Ratings69
Average rating4.2
Sometimes, when you encounter a piece of scholarship so complex, well researched and challenging, it is hard to explain how you felt about it, let alone what it was about.
This book is multifaceted. Not only does it detail the lives of our ancestors, but it also critiques the enlightenment analysis that has been anachronistically imposed on them—an analysis that is so deeply ingrained in Western society.

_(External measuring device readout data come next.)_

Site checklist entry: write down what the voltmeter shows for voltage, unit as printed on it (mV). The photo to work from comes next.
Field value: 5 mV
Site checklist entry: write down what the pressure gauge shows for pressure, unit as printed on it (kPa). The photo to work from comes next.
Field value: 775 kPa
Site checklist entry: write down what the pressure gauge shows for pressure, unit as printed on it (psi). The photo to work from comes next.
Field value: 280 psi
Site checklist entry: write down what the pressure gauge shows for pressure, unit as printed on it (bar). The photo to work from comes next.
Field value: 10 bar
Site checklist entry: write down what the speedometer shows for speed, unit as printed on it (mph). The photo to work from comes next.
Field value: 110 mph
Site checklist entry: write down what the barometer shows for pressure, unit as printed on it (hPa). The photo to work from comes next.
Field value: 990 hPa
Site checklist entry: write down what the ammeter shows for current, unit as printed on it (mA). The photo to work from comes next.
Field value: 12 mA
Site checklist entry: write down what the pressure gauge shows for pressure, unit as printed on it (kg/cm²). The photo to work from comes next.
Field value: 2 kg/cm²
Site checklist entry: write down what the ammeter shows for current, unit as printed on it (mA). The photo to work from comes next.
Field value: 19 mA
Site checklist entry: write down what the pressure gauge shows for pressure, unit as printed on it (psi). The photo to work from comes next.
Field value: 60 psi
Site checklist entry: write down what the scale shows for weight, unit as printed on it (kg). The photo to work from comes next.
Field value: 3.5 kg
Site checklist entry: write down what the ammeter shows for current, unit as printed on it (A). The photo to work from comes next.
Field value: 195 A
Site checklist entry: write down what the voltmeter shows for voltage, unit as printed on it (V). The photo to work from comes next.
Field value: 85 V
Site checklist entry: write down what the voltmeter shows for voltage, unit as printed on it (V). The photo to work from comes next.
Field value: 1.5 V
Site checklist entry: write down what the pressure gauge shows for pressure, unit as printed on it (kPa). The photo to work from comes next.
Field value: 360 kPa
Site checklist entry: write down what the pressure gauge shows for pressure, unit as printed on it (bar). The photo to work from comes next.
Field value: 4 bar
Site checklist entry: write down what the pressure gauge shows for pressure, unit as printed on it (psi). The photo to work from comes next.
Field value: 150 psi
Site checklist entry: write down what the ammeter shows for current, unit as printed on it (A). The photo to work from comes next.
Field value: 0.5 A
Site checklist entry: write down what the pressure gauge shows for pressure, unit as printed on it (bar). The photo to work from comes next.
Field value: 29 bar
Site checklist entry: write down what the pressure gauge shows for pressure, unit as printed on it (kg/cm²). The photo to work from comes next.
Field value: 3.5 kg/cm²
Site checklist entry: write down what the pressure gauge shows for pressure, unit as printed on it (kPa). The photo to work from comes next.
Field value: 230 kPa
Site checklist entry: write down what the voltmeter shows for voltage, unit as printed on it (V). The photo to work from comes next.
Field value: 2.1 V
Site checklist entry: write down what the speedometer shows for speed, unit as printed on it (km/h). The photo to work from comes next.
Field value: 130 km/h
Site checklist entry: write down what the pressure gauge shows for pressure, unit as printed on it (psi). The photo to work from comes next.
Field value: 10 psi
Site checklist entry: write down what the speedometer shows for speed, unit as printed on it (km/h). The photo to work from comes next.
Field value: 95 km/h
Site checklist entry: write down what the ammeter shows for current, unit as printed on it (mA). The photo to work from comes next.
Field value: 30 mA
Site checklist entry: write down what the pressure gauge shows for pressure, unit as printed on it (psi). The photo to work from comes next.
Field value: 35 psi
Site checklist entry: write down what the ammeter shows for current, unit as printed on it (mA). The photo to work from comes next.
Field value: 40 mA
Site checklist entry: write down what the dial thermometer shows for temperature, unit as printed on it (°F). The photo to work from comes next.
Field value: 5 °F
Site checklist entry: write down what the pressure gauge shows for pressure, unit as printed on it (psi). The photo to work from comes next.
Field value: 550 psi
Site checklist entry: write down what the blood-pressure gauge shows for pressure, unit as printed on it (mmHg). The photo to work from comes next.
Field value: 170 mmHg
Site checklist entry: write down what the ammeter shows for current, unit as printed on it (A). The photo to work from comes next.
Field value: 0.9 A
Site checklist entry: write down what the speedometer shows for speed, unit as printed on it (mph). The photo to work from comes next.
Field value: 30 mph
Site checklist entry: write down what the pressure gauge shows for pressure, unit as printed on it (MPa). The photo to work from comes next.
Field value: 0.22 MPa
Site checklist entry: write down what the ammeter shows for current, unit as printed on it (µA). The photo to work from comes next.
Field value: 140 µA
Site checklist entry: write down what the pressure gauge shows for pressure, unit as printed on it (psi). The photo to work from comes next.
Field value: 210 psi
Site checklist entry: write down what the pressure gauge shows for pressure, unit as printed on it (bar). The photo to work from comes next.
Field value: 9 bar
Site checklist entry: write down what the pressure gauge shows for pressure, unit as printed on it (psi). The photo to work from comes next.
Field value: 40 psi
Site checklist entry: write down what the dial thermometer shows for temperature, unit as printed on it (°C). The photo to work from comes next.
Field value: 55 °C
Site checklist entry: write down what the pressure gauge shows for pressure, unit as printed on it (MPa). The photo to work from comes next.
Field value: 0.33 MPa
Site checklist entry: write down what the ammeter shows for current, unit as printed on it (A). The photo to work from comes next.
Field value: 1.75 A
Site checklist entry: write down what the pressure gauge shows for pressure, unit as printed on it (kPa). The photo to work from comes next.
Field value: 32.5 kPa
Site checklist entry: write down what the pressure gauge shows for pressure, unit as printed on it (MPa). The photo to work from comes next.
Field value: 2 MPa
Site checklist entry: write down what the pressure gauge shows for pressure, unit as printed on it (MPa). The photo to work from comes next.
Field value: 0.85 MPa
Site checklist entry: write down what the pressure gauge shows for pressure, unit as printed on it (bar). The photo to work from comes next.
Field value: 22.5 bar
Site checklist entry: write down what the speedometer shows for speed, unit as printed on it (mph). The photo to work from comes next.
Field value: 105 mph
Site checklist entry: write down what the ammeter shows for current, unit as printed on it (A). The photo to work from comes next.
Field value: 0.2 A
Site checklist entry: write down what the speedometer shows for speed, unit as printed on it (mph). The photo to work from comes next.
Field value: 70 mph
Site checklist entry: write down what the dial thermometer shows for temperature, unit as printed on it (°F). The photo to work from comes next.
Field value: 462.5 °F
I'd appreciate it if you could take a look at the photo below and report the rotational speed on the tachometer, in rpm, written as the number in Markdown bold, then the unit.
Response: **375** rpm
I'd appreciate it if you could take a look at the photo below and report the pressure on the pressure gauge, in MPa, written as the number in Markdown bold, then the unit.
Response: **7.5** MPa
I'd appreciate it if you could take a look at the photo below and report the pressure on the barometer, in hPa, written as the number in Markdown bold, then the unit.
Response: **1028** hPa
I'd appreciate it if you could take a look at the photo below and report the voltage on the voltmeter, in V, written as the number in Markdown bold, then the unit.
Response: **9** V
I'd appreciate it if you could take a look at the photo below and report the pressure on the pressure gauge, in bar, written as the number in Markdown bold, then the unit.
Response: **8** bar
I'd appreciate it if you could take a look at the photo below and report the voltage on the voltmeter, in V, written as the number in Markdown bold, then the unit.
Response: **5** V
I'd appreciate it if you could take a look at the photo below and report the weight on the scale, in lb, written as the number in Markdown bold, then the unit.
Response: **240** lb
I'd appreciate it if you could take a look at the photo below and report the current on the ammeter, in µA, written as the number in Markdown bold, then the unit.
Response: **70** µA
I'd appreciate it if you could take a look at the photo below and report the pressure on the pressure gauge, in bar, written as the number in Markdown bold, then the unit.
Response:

One of the most rewarding things about this book is that it requires you to change how you see the world. In fact, from the very first chapter onward I kept finding myself debating with friends about its content. In doing so, as the authors allude to, it became apparent how the Hobbesian and Rousseauian ideas of the past are the default mindset of all those who think about it, and in my circle, there was no exception. Everyone, it seems, believes that our ancestors were either violent chimp-like savages or naïve and peaceful bonobo-like ignoramuses with no in-between.
The issue, particularly with the Hobbesian analysis, is that if you believe your ancient ancestors (or the Indigenous people met by European colonialists) were, in fact, violent savages, no different to sub-human chimps, then you can then justify against them all manners of evil. One thing I thought this book did exceptionally well was to introduce an Indigenous critique of these worldviews. Moreover, it details how the Western enlightenment did not originate here in Europe but in the Americas by Amerindians.
It is very difficult to read into and learn about the peoples of the past, especially those without written histories. However, I feel the analysis presented in this book is consistent, logical, and thorough, and the case presented is more accurate than many others I have read. I feel this book is a must-read for anyone who is interested in history, at least so one can be aware of the critiques against much of Western scholarship on the topic.
I only gave this book 4 out of 5 because it is a hard read. It is so dense with scholarship that I found it slow to digest. As such, I had to put it down regularly to think about what was being presented and to cross-reference with other scholarship on the matter. In doing so it took me a month to finish. However, I wonder if a piece of scholarship as radical as this could be put in any other way?